(Dataset entries)
↓↓↓
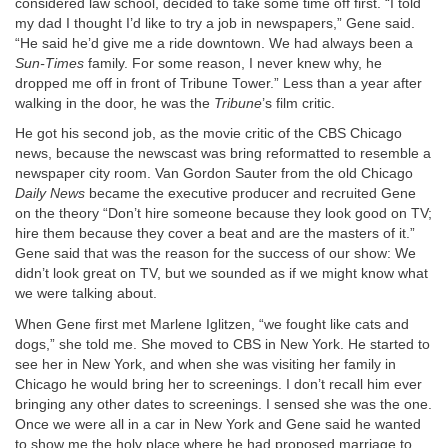
considered law school, decided to take some time off first. “I told
my dad I thought I’d like to try a job in newspapers,” Gene said.
“He said he’d give me a ride downtown. We had always been a
Sun-Times
family. For some reason, I never knew why, he
dropped me off in front of Tribune Tower.” Less than a year after
walking in the door, he was the
Tribune
’s film critic.
He got his second job, as the movie critic of the CBS Chicago
news, because the newscast was bring reformatted to resemble a
newspaper city room. Van Gordon Sauter from the old Chicago
Daily News
became the executive producer and recruited Gene
on the theory “Don’t hire someone because they look good on TV;
hire them because they cover a beat and are the masters of it.”
Gene said that was the reason for the success of our show: We
didn’t look great on TV, but we sounded as if we might know what
we were talking about.
When Gene first met Marlene Iglitzen, “we fought like cats and
dogs,” she told me. She moved to CBS in New York. He started to
see her in New York, and when she was visiting her family in
Chicago he would bring her to screenings. I don’t recall him ever
bringing any other dates to screenings. I sensed she was the one.
Once we were all in a car in New York and Gene said he wanted
to show me the holy place where he had proposed marriage to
↑↑↑
ASSIGNMENT
Leave out the pictures and copy every record above exactly.

TASK SOLUTION
considered law school, decided to take some time off first. “I told
my dad I thought I’d like to try a job in newspapers,” Gene said.
“He said he’d give me a ride downtown. We had always been a
Sun-Times
family. For some reason, I never knew why, he
dropped me off in front of Tribune Tower.” Less than a year after
walking in the door, he was the
Tribune
’s film critic.
He got his second job, as the movie critic of the CBS Chicago
news, because the newscast was bring reformatted to resemble a
newspaper city room. Van Gordon Sauter from the old Chicago
Daily News
became the executive producer and recruited Gene
on the theory “Don’t hire someone because they look good on TV;
hire them because they cover a beat and are the masters of it.”
Gene said that was the reason for the success of our show: We
didn’t look great on TV, but we sounded as if we might know what
we were talking about.
When Gene first met Marlene Iglitzen, “we fought like cats and
dogs,” she told me. She moved to CBS in New York. He started to
see her in New York, and when she was visiting her family in
Chicago he would bring her to screenings. I don’t recall him ever
bringing any other dates to screenings. I sensed she was the one.
Once we were all in a car in New York and Gene said he wanted
to show me the holy place where he had proposed marriage to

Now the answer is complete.